Like all the warehouse and lakehouse platforms on this list, Dremio is not designed for sub-100ms API serving for product features.
10. Apache Druid
Druid is a real-time OLAP store built specifically for high-concurrency analytical queries on event and time-series data. It ingests streaming data from Kafka and Kinesis, stores it in columnar segments, and serves fast aggregations at high query rates — capabilities that are meaningfully beyond what BigQuery delivers for that class of workload.
The tradeoff is operational complexity. Self-managed Druid involves many components — historical nodes, brokers, coordinators, routers, overlords — each with their own configuration and failure modes. The data modeling requirements are significant, and ingestion design decisions are costly to change after deployment. And like all the other options here except Tinybird, there is no native API layer.
What makes BigQuery a strong warehouse
BigQuery’s serverless model genuinely delivers on its promise for the workloads it was designed for. No cluster sizing, no concurrency management, no infrastructure operations. For teams doing large-scale ad-hoc exploration, batch reporting, and GCP-native BI, it is one of the lowest-friction analytics environments available.
BI Engine provides in-memory acceleration for compatible dashboard queries, BigQuery ML allows training and running models directly in SQL, and the integration with Looker, Pub/Sub, Dataflow, and Cloud Storage makes it a coherent center of a GCP data stack.

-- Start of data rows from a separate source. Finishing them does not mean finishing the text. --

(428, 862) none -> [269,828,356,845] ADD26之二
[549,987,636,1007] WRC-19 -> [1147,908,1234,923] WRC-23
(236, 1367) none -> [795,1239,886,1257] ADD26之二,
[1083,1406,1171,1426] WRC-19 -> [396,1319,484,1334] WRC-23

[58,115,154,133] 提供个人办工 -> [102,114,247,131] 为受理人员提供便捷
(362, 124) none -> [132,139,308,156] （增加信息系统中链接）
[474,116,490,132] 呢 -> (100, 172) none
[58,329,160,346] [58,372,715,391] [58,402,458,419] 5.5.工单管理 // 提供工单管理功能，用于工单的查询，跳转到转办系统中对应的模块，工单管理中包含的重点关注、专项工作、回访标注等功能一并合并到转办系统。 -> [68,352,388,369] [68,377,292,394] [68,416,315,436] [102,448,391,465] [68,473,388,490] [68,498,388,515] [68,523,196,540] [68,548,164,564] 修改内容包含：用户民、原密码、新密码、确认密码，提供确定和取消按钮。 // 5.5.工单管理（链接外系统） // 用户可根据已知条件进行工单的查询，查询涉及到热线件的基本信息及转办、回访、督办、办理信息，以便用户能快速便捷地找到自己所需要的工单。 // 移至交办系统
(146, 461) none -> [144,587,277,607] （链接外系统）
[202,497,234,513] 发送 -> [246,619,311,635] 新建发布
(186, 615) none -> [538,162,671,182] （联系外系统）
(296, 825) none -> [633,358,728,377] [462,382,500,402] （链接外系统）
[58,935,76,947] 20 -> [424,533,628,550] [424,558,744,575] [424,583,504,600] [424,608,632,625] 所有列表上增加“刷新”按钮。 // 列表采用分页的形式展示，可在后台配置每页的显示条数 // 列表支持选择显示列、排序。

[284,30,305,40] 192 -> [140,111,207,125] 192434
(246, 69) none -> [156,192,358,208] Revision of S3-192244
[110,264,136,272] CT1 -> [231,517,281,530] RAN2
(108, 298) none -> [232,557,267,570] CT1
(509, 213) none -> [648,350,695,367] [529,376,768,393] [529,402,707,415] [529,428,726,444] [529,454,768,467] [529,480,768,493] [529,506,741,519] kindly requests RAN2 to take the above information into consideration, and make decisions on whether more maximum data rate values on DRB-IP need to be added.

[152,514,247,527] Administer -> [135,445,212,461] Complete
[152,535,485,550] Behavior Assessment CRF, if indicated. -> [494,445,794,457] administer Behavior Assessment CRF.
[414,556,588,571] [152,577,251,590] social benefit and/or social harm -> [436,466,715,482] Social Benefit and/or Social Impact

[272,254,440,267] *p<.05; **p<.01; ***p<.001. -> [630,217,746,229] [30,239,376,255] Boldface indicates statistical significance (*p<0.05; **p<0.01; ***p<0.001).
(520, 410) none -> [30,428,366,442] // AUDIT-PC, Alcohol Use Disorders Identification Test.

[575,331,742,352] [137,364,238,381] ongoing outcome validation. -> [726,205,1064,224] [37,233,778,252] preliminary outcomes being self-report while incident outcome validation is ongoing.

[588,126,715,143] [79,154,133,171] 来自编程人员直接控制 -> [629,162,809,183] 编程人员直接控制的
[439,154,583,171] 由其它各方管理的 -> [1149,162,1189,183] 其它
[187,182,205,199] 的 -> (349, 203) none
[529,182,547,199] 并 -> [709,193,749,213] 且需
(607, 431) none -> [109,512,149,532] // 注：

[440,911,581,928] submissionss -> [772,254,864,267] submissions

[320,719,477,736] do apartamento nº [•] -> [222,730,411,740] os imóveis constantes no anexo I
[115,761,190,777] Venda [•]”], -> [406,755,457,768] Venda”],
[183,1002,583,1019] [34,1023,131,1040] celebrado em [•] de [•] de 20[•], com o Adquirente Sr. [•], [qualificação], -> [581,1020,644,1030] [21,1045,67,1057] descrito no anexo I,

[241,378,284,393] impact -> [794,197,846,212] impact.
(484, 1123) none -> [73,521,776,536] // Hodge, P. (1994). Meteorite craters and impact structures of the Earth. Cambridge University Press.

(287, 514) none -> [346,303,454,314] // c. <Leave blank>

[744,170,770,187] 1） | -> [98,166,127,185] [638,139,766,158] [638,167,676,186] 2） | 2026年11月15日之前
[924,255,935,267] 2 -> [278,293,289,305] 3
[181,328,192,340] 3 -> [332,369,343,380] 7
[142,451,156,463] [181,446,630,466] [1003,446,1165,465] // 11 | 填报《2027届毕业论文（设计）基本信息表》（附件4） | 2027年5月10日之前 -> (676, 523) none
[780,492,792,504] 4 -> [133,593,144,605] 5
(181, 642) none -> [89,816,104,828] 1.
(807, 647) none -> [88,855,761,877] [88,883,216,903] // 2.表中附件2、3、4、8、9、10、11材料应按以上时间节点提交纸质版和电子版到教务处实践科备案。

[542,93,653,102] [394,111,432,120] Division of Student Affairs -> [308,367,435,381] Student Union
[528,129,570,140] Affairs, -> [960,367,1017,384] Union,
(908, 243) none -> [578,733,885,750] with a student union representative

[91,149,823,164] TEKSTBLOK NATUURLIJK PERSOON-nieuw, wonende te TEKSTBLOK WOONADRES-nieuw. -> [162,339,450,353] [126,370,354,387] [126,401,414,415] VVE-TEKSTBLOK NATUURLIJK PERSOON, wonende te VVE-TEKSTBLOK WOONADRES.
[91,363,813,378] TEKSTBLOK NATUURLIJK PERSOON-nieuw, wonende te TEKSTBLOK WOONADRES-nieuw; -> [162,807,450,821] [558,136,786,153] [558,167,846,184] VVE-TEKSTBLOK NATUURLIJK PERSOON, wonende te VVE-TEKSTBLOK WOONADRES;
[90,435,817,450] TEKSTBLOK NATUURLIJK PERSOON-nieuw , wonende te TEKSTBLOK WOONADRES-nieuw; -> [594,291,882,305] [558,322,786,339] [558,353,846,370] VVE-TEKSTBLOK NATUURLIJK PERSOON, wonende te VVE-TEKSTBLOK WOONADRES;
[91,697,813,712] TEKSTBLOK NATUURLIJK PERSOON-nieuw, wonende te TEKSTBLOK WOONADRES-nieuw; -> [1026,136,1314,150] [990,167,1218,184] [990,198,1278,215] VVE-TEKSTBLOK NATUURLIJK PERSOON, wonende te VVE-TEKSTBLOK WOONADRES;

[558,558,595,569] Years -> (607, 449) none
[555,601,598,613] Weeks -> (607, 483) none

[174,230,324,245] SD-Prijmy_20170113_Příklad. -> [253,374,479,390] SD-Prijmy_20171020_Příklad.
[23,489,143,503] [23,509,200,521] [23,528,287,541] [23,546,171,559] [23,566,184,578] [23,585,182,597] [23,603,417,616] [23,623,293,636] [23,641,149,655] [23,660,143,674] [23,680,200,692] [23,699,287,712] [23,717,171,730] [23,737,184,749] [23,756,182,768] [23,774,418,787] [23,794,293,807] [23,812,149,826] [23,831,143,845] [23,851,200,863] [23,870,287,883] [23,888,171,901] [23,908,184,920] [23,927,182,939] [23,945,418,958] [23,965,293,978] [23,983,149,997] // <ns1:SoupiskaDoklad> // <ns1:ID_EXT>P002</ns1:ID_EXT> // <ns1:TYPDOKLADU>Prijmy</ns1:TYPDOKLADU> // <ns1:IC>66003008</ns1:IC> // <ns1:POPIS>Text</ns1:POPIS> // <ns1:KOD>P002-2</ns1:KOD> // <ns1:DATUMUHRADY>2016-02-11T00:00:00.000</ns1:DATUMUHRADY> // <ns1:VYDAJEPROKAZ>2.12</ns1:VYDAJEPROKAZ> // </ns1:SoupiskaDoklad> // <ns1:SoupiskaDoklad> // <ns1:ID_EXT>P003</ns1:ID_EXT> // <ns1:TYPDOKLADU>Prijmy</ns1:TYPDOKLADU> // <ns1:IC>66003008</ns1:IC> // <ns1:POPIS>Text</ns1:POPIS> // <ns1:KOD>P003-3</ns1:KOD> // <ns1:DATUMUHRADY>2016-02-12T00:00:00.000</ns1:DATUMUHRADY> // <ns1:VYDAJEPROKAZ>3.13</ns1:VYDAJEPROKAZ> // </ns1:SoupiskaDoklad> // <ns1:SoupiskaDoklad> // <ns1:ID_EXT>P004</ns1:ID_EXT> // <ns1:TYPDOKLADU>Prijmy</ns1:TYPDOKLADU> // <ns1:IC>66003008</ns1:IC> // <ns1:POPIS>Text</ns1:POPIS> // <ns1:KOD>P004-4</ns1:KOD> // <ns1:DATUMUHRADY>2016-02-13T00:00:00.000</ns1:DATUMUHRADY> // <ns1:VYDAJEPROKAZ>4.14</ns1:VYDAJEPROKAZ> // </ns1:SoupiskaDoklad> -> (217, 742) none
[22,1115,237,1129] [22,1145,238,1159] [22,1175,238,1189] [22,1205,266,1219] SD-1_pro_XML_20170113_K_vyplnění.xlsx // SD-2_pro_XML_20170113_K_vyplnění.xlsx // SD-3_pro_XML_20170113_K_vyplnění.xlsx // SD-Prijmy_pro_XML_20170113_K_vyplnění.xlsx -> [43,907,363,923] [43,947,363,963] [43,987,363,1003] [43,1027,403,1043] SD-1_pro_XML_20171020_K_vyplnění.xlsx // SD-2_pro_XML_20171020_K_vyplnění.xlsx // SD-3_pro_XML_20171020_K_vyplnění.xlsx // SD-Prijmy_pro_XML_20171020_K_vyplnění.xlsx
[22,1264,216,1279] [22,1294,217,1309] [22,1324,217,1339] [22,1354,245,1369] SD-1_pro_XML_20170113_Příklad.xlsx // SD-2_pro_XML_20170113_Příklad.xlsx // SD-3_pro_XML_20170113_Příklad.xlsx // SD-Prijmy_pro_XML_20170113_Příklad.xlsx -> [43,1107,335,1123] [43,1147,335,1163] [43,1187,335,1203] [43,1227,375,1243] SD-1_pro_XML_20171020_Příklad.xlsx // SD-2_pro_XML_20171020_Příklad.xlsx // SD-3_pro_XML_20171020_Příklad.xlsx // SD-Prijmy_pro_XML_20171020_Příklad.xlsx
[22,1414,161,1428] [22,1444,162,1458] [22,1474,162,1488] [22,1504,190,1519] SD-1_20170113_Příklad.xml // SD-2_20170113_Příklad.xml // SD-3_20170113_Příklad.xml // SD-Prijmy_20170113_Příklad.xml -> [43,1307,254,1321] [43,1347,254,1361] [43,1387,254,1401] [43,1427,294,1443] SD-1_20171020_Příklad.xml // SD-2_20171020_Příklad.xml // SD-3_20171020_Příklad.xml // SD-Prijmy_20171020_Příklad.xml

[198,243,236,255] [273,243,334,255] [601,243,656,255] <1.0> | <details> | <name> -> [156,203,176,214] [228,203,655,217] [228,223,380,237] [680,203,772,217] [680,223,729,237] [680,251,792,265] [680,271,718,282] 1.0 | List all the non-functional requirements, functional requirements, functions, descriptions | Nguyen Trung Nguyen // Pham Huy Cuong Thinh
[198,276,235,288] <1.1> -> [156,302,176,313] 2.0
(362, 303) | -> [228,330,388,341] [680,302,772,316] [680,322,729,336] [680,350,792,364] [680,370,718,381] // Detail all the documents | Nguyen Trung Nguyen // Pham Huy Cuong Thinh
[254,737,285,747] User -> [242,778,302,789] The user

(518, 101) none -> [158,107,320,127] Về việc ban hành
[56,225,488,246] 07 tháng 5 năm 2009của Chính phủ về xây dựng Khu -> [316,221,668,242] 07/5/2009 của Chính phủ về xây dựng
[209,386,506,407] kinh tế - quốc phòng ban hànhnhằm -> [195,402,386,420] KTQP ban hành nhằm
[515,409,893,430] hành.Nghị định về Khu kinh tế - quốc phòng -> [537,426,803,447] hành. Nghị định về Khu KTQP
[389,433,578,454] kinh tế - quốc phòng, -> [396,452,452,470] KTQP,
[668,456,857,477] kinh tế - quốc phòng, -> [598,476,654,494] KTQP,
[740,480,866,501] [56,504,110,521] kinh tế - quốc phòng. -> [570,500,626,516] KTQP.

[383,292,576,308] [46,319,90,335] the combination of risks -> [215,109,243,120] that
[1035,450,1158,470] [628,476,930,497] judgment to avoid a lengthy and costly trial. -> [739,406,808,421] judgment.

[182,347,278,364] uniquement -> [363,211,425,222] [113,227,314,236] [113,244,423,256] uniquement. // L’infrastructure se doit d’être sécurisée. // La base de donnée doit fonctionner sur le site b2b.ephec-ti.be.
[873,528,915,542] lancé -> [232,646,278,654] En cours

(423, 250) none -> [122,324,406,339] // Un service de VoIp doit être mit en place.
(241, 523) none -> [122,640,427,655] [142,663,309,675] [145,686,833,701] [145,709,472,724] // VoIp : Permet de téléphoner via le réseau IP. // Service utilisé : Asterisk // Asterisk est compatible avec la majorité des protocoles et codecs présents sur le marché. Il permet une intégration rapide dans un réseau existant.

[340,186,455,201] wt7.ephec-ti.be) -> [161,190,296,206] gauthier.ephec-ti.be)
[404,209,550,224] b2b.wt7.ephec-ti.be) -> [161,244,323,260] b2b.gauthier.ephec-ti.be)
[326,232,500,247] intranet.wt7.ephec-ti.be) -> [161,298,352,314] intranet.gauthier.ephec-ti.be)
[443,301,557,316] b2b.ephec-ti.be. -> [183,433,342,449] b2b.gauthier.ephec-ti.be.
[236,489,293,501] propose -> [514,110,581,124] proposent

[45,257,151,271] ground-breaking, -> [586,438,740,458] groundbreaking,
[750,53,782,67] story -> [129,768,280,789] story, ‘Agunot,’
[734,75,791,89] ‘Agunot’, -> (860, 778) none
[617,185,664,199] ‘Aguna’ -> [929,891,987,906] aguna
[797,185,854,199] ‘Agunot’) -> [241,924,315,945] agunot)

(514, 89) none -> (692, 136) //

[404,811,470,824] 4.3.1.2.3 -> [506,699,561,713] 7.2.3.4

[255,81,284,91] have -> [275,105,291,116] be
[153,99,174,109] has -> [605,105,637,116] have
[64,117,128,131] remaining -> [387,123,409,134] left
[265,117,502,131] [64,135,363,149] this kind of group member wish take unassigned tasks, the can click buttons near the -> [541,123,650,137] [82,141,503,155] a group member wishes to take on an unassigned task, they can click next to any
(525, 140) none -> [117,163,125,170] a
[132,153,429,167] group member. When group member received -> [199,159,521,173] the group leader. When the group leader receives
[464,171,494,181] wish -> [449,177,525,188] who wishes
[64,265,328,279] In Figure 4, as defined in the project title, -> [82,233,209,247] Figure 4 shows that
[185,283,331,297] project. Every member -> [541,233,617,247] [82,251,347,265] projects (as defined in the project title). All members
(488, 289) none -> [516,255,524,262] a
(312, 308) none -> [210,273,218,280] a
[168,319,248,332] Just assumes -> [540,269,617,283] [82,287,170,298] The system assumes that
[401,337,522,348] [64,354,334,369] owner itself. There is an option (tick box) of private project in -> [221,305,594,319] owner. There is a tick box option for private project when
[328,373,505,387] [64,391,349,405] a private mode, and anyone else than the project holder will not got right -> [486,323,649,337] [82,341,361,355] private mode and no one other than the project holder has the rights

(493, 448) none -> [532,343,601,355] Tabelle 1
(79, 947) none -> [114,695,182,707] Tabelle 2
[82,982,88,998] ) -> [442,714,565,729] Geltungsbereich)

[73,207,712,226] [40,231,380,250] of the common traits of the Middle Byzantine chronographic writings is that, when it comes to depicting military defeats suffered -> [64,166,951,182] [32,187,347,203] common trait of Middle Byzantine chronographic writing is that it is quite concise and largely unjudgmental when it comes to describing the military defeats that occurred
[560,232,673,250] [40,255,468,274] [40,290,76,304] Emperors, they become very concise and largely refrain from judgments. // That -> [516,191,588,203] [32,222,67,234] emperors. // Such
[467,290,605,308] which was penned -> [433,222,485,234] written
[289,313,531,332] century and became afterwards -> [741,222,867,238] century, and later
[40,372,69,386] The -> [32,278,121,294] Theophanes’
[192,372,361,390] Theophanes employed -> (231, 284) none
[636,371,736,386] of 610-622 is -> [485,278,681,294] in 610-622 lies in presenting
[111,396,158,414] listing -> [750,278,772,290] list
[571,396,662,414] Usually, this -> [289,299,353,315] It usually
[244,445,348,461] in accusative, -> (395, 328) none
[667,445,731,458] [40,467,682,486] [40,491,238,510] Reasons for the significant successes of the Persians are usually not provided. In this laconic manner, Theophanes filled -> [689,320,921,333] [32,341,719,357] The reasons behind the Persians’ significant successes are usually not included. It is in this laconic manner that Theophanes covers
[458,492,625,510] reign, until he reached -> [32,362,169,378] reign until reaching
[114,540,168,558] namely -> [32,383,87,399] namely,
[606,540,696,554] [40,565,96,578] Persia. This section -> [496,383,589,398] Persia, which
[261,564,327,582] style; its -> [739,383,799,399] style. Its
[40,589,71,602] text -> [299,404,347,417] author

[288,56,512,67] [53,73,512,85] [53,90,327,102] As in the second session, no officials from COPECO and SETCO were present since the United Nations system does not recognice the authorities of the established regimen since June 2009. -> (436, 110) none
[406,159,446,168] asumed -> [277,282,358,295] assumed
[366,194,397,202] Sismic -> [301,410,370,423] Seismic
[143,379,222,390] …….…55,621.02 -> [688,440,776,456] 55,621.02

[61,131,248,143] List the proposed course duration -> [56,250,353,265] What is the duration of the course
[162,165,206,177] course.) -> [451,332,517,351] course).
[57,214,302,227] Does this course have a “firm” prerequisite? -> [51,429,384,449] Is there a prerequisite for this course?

Why teams start looking for alternatives
Quota limits hit at the wrong moment. BigQuery’s concurrent query and job limits are designed for moderate concurrency. When concurrency spikes — either from many analysts querying simultaneously or from an application making many API calls — jobs queue, dashboards slow, and teams discover the limits exist only in production.
Cost behavior surprises. On-demand pricing scales with the bytes scanned per query, which is fine for occasional exploration but expensive for repeated queries over large datasets. Autoscaling slot reservations bill for slots scaled, not only for slots actively used. Teams sometimes discover the cost model does not match their assumptions only after several months of production use.
The API gap is expensive to close. Building a real-time analytics API on top of BigQuery — one that returns in under 200ms and handles thousands of concurrent requests — requires a caching layer, a serving database, and backend code to keep them in sync. That infrastructure has ongoing maintenance obligations that compound over time.
What to look for when choosing a BigQuery alternative
The first question is whether the workload is exploration and batch reporting or analytics serving for products. Those are different problems. A faster warehouse does not automatically produce a lower-latency product feature.
If the primary constraint is latency and concurrency for product-facing analytics, warehouse alternatives will not solve the problem by themselves — they share BigQuery’s fundamental limitation of being query engines rather than serving platforms.
If the constraint is multi-cloud deployment, Snowflake is the most complete solution. If it is open formats and pipeline integration, Databricks and Dremio fit most naturally. If it is AWS-native integration, Redshift is the obvious choice. If it is federation across many data sources, Trino is the most direct answer.